▶ _ARTICLE_
Binomial coefficient proof Prove that for any $0\lt r\lt n$ we have $$\binom nr=\binom{n-1}{r-1}+\binom{n-1}r.$$
How do prove this and what step do i take in order for it to be true? 
 A: Ooh, one of those binomial coefficient questions that can be answered by giving a small story. I like those.
The concept to think about in this case is that of a bowl filled with $n$ balls and one of those $n$ balls is coloured pink, while the rest ($n-1$ in total) is just plain, boring white. If you take $r$ balls from this bowl, either the pink ball is one of those (in $\binom{n-1}{r-1}$ cases; can you see why?) or it isn't (in $\binom{n-1}{r}$ cases).
A: This is simple. $(_r^n)$ corresponds to the number in the $(r+1)$th position of the $(n+1)$th row of pascal's triangle. Pascal's triangle is generated by, for each position, adding the numbers in the positions above it, which happen to be $(_{r-1}^{n-1})$ and $(_r^{n-1})$. 
A: By definition, the inomial coefficient  $n\choose k$ is the coeffient of $x^k$ in the expansion of the binomial $(1+x)^n$.

▶ _DATA EXCERPTS_
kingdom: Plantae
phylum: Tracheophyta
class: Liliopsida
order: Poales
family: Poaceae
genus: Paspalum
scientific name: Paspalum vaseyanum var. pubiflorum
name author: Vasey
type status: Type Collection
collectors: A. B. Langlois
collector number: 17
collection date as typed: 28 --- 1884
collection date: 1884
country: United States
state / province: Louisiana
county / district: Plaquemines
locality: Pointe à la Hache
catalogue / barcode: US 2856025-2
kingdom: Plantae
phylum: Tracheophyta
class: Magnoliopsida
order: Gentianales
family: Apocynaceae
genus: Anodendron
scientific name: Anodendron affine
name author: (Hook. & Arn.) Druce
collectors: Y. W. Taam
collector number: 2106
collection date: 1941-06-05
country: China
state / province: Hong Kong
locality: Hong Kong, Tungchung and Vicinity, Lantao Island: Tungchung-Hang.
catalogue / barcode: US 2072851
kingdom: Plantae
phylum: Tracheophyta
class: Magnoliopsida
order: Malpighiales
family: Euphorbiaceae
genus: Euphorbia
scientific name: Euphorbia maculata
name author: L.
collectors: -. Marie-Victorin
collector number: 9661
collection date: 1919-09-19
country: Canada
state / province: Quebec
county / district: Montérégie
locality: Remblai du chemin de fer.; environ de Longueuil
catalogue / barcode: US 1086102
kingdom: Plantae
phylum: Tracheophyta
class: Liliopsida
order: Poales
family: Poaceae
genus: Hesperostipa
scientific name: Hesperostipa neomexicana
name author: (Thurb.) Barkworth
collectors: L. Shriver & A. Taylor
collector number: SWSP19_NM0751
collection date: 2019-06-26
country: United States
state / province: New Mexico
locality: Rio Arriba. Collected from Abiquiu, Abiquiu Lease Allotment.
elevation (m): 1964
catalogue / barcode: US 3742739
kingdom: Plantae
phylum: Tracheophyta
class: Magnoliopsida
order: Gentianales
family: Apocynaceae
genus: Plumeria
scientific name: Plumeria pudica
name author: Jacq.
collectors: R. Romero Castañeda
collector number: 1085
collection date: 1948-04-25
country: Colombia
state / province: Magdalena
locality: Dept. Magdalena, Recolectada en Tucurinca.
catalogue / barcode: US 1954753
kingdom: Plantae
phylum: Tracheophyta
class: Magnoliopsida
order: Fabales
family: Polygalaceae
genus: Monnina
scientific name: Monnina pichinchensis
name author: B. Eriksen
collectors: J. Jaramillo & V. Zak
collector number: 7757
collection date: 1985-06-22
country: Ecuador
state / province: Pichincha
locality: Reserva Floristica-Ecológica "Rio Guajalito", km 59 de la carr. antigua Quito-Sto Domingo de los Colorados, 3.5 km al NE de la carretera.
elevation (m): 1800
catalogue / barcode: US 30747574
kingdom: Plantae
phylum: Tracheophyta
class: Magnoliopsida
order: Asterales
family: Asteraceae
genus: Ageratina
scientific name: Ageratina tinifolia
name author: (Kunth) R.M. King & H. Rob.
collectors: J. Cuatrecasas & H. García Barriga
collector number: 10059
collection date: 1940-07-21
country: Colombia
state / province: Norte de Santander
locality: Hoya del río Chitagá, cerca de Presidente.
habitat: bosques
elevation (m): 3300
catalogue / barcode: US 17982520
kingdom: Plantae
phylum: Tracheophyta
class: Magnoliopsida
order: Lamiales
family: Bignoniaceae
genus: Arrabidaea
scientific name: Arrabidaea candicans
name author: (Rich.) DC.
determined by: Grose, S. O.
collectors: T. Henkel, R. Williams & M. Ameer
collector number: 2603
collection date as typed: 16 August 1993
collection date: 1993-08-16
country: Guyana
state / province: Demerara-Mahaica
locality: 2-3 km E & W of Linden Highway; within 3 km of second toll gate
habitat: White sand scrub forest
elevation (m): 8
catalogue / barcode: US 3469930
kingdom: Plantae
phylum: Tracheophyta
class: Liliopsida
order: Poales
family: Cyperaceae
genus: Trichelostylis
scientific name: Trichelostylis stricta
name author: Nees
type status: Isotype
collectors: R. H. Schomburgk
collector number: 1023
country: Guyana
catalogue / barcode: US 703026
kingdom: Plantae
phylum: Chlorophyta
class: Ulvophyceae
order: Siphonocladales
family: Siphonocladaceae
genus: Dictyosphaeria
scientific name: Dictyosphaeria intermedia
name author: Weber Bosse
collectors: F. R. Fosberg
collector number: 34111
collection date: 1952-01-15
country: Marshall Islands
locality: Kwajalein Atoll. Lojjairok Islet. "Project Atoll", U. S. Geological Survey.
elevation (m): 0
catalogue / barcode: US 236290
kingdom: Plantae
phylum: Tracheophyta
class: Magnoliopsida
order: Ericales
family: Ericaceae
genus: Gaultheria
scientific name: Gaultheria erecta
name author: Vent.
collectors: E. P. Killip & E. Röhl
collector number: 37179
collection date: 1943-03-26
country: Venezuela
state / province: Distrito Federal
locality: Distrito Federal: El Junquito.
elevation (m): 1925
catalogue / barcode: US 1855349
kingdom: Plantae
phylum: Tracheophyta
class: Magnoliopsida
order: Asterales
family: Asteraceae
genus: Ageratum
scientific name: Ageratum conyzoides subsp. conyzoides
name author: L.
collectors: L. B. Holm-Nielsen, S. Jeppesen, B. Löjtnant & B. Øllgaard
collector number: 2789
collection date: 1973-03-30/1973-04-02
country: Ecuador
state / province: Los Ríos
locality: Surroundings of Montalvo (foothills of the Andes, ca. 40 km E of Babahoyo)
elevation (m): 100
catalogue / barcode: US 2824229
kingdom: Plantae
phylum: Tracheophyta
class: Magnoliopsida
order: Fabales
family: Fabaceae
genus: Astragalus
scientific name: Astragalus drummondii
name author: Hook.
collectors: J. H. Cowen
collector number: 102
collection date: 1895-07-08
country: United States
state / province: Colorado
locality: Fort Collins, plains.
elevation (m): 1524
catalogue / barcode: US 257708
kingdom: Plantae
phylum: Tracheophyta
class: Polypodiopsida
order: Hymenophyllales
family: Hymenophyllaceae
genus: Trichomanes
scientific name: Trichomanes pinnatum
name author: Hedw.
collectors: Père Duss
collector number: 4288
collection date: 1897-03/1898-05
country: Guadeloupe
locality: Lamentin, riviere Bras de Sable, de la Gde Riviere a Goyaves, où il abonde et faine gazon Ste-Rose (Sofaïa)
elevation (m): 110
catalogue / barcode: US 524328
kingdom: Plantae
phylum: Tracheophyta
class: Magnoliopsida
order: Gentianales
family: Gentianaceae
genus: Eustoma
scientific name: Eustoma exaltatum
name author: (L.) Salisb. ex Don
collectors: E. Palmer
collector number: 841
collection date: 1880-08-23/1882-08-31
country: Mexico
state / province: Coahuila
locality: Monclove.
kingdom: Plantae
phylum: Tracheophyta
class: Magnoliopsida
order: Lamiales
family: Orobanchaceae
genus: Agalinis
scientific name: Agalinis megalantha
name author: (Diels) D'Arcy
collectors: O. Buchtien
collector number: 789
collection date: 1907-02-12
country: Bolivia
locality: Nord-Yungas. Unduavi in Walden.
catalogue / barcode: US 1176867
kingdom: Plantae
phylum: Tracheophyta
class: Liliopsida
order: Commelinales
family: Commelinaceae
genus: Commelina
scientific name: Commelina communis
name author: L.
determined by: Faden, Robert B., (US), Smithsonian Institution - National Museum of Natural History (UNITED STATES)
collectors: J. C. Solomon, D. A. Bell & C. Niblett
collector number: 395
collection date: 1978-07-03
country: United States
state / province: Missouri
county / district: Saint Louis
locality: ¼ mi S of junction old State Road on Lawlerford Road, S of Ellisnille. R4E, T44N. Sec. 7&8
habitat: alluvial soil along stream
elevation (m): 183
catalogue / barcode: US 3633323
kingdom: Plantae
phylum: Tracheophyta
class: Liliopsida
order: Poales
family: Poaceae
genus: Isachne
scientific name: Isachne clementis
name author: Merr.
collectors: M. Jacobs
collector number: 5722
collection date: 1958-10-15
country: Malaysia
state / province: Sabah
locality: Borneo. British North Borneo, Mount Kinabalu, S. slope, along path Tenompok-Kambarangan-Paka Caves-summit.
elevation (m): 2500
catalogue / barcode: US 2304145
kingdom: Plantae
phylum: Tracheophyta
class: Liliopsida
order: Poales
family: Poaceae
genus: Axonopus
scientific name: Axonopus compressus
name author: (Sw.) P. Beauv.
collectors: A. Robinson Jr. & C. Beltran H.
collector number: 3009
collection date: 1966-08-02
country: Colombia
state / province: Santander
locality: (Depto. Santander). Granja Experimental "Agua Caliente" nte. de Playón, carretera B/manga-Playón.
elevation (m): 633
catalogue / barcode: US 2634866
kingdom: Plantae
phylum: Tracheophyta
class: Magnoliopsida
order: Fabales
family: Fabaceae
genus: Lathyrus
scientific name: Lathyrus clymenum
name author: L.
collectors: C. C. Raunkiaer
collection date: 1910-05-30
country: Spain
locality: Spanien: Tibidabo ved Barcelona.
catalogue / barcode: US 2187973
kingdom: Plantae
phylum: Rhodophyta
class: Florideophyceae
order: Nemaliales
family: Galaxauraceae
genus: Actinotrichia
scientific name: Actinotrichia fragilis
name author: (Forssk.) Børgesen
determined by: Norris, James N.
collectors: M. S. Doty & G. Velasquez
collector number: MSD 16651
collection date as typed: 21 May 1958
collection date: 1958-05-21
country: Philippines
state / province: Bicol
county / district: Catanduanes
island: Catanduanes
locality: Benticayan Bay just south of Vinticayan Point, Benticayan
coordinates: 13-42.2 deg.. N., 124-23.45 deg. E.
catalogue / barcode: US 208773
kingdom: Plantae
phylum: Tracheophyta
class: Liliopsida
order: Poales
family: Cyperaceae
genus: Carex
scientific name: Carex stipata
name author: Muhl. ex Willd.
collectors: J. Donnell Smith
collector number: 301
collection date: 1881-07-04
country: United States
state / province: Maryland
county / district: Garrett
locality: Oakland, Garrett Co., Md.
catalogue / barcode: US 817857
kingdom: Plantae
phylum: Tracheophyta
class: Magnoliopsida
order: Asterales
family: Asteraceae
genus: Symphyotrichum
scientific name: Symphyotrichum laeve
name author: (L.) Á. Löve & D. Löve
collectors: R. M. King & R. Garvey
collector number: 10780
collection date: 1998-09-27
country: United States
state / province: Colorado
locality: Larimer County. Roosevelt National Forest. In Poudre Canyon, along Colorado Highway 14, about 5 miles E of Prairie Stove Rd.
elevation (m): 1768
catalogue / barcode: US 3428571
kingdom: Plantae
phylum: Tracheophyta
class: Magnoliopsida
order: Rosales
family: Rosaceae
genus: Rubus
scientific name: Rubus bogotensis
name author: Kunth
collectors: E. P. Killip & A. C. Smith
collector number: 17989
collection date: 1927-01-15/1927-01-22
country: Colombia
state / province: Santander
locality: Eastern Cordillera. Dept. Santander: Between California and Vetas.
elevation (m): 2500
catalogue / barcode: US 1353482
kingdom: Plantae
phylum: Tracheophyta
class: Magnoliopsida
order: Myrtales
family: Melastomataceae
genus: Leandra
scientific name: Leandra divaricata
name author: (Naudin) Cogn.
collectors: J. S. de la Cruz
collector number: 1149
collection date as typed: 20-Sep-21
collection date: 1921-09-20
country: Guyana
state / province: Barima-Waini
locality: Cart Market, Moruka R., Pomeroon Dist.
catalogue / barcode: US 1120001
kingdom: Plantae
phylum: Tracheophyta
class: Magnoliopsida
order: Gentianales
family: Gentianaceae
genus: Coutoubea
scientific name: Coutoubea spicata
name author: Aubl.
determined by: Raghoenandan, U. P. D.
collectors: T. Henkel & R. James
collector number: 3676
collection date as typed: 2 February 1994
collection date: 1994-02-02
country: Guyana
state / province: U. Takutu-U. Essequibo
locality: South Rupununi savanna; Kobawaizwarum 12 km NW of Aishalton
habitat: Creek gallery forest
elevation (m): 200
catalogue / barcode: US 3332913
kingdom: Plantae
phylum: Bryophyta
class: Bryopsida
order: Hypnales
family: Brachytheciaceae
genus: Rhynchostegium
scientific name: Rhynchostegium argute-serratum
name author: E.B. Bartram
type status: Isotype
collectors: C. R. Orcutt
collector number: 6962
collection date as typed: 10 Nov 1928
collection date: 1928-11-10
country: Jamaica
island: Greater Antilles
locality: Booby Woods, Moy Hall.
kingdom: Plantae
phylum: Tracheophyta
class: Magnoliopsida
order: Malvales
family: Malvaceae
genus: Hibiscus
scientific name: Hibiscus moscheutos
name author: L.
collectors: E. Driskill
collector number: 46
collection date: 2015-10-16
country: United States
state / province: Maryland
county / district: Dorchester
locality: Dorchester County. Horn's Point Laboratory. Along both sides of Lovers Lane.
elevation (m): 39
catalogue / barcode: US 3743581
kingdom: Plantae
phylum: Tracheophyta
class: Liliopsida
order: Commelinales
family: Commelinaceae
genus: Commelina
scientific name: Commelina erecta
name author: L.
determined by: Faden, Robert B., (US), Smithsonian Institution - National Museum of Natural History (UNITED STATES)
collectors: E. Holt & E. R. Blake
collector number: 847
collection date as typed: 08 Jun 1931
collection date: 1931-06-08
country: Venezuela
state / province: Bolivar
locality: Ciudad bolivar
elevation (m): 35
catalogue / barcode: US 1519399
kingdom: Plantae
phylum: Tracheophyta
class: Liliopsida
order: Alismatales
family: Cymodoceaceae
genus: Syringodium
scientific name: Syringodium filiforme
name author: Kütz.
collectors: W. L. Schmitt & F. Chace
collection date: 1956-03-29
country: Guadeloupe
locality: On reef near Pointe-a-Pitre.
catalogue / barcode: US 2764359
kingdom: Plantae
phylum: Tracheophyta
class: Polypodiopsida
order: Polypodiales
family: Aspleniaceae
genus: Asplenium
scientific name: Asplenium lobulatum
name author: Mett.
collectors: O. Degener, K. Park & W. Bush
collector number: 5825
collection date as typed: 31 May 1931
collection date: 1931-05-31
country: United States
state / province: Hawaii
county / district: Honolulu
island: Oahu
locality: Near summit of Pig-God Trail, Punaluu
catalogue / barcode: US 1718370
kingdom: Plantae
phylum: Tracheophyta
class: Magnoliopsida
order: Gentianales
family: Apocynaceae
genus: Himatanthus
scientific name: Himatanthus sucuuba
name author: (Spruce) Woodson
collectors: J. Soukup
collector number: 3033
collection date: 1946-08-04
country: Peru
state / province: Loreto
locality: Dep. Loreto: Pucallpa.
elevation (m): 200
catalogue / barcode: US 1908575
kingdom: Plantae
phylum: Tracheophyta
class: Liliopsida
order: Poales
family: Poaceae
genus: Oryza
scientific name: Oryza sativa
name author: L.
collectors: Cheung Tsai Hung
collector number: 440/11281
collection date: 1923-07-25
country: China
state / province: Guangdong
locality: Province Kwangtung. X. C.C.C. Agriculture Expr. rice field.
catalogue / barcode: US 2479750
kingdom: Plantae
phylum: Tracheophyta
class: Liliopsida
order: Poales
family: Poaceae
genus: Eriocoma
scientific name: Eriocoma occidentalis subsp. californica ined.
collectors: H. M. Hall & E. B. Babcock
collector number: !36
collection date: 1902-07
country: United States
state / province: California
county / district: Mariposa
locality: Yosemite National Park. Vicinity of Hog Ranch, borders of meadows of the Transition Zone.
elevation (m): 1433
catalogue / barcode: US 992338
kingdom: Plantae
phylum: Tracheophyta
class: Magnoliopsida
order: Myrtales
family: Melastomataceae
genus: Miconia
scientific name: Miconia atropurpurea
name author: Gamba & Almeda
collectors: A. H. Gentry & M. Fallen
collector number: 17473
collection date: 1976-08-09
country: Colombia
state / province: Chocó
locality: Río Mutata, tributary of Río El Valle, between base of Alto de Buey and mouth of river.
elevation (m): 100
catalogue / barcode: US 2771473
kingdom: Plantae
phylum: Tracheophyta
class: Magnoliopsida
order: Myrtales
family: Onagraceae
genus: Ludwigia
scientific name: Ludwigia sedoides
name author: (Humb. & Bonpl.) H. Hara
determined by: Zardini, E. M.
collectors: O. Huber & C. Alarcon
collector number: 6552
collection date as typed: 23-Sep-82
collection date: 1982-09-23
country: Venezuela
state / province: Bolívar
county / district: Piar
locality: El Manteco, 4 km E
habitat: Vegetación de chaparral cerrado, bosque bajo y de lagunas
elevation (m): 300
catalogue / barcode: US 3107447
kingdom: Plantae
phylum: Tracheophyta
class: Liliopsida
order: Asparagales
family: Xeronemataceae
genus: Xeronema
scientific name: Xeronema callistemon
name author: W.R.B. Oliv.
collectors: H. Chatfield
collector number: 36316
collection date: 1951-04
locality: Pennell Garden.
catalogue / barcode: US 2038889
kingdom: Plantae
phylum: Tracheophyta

▶ _REQUEST_
Rewrite everything from "A: This is simple." down to "the binomial $(1+x)^n$." in the binomial coefficient thread, swapping "expansion" for "expanded form".

▶ _WRITTEN REPLY_
A: This is simple. $(_r^n)$ corresponds to the number in the $(r+1)$th position of the $(n+1)$th row of pascal's triangle. Pascal's triangle is generated by, for each position, adding the numbers in the positions above it, which happen to be $(_{r-1}^{n-1})$ and $(_r^{n-1})$. 
A: By definition, the inomial coefficient  $n\choose k$ is the coeffient of $x^k$ in the expanded form of the binomial $(1+x)^n$.